Jobsby Former Representative William L. Enyart
Posted on 2013-12-10
ENYART. Thank you, Mr. Garamendi.
I am privileged to represent the people of southwestern Illinois, that swath of the great State running along the Mississippi River from just north of St. Louis, from Alton, Illinois, all the way south to Cairo. And those 12 counties of southern Illinois, southwestern Illinois, were once an industrial powerhouse.
It was said four decades ago, five decades ago, if you wanted to work, go to East St. Louis, Illinois, and there will be a job for you there. There were jobs in the steel mills. There were jobs in the packing houses. There were jobs in the stove foundries in Belleville. There were jobs in the coal mines of southern Illinois. Those jobs are, by and large, gone today.
There are a few bright spots. U.S. Steel has a plant in Granite City that is still pouring steel. Alton Steel in Alton, Illinois, has reopened. A local entrepreneur bought it, and they are pouring steel in Alton again.
But, you know, those jobs in the packing houses are gone. The jobs in the aluminum industry, those jobs are gone. And that is why they call it the rust belt, because so many of those factories are closing and rusting away.
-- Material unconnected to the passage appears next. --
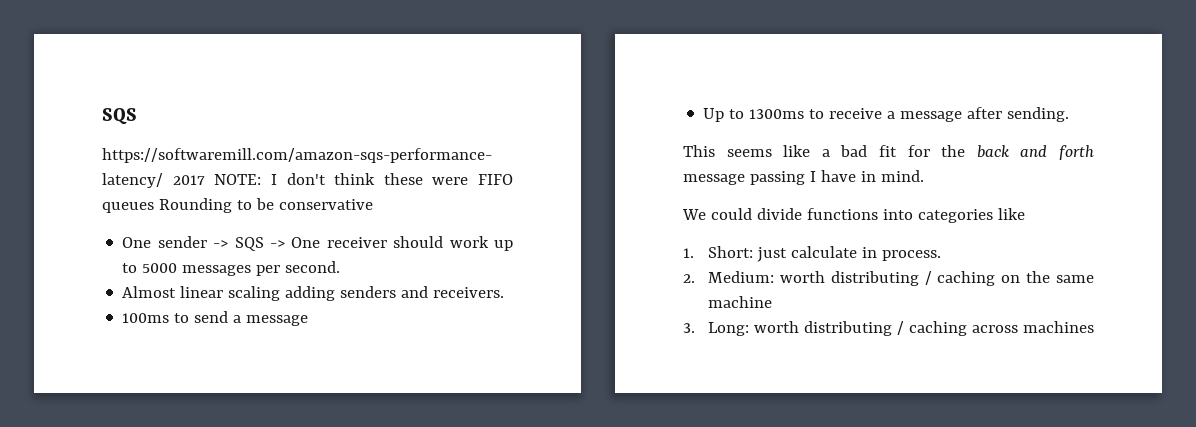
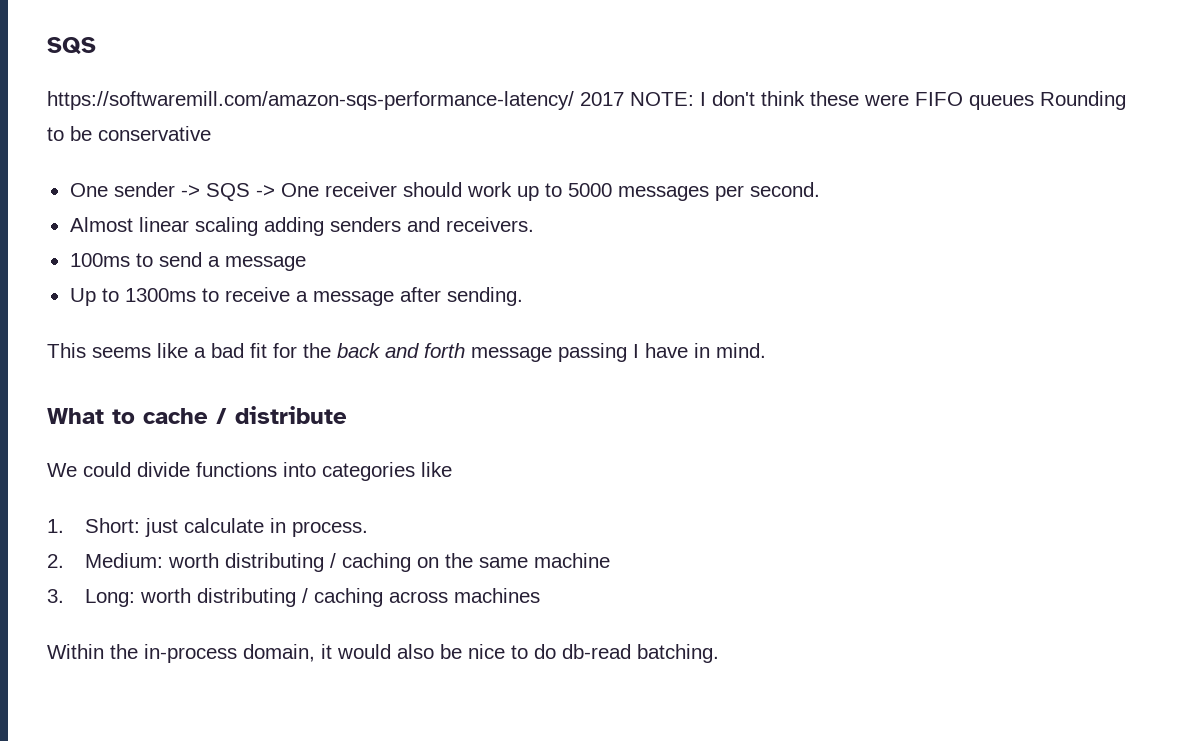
(924, 176) none -> [47,406,347,424] // What to cache / distribute
(1094, 327) none -> [47,644,719,663] // Within the in-process domain, it would also be nice to do db-read batching.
Technology has changed a lot of that, and we need to adapt to that technology. And to that end, the assistant minority leader, Mr. Steny Hoyer, along with Mr. Garamendi and myself, introduced the JOBS Act. The JOBS Act is sitting here. It needs to be acted upon. We can't get the leadership to act upon it. But we introduced this JOBS Act, and we introduced it because there are really four priority areas that are central to achieving manufacturing growth in this country again: First of all, we need to have a national manufacturing strategy. Other countries have it. We need to have one. We need to have a strategy that pushes our manufacturing; Secondly, we need to promote the export of U.S.-made goods; Thirdly, we need to encourage businesses to bring jobs and bring innovation back to the shores of our country; and Lastly, we need to train and secure a 21st century workforce.
And that is really what the JOBS Act does. That act invests in our future. It invests in our infrastructure, our human infrastructure, the people who drive those machines and the people who drive our economy.
And it was interesting that Mr. Garamendi mentioned food stamps. I want to talk about food stamps for just a minute because far too many people in my district survive on food stamps.
Something like over 60 percent of the people on food stamps are children. It is not people who aren't working because they don't want to be working. Sixty percent are children who are in low-income families. And the bulk of the adults who are on food stamps are working adults, and they are working in minimum wage jobs. They are working in fast-food restaurants. They are working in other minimum wage jobs. And you can't raise a family in southern Illinois on a minimum wage job.
We need to have jobs that pay a living wage with good health insurance, with good fringe benefits that provide a living wage for families. When you do that, what happens? You don't have people on food stamps. You don't have people on unemployment. You, instead, have people who are paying taxes. You have people who are spurring the economy. You have people who are buying new pickup trucks and new curtains for the living room and so on and so forth, and that generates an economy that generates good jobs.
Now, to talk about the JOBS Act that Mr. Garamendi, Mr. Hoyer, and I introduced, what does it do? It is designed to support advanced manufacturing. Now, why do we want to support advanced manufacturing? We want to support advanced manufacturing because--there was an article in The Wall Street Journal just the other day. I have it right here, The Wall Street Journal, the journal of American business. Manufacturing jobs pay nearly 40 percent more than other jobs in our Nation's economy. That is why we need advanced manufacturing.
So our bill--Mr. Garamendi's bill, my bill, Mr. Hoyer's bill--would amend the Workforce Investment Act to provide targeted investment to partnerships with community colleges, local workforce investment boards, and advanced manufacturing firms to design and implement education and training programs for current and prospective workers.
Now, currently, the Trade Adjustment Assistance Community College program does provide some funding for that type of thing; but, unfortunately, there is no assurance for investments in advanced manufacturing, and that is where we need to go in this Nation. What we need to do is to align the training opportunities for those advanced manufacturing firms, for their needs, for adaptability in the training of workers.
I toured the Anheuser-Busch brewery in St. Louis.